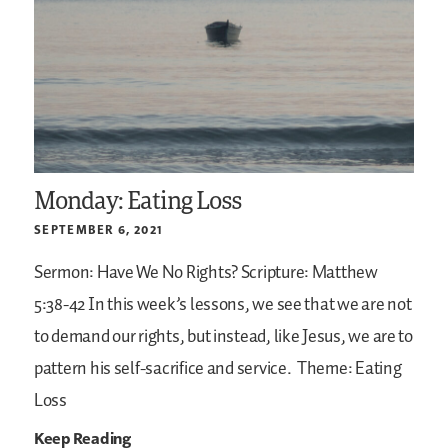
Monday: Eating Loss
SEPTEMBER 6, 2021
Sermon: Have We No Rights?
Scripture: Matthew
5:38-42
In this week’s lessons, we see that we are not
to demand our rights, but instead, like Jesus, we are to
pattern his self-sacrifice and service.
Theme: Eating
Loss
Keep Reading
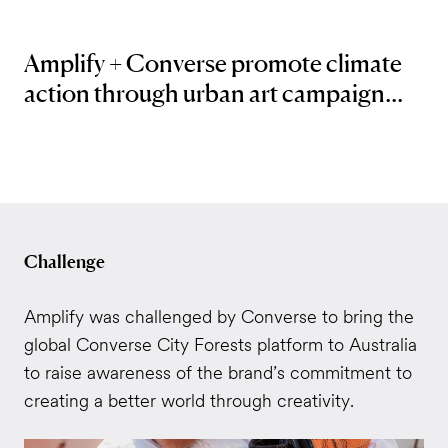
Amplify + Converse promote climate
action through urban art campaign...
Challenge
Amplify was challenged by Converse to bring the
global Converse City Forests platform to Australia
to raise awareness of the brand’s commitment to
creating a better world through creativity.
==
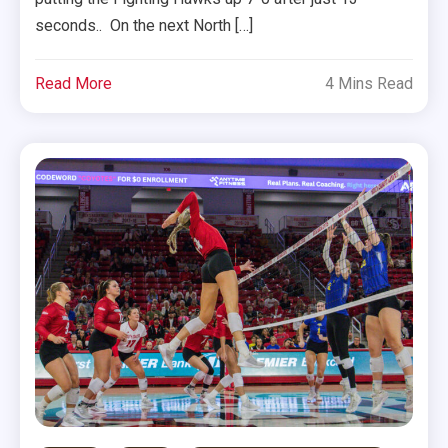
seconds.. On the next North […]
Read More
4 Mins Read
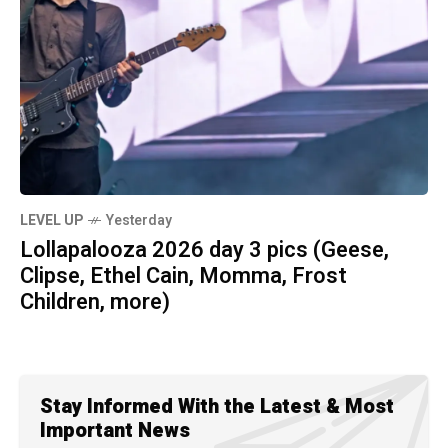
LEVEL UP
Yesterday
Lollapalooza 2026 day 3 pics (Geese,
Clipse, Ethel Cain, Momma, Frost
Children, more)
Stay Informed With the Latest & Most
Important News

● **TO DO**:
Print only what lies in the material above starting at the line with "to raise awareness" and ending at the line with "creating a better world through creativity.", every line exactly as given.

● **WRITTEN SOLUTION**:
to raise awareness of the brand’s commitment to
creating a better world through creativity.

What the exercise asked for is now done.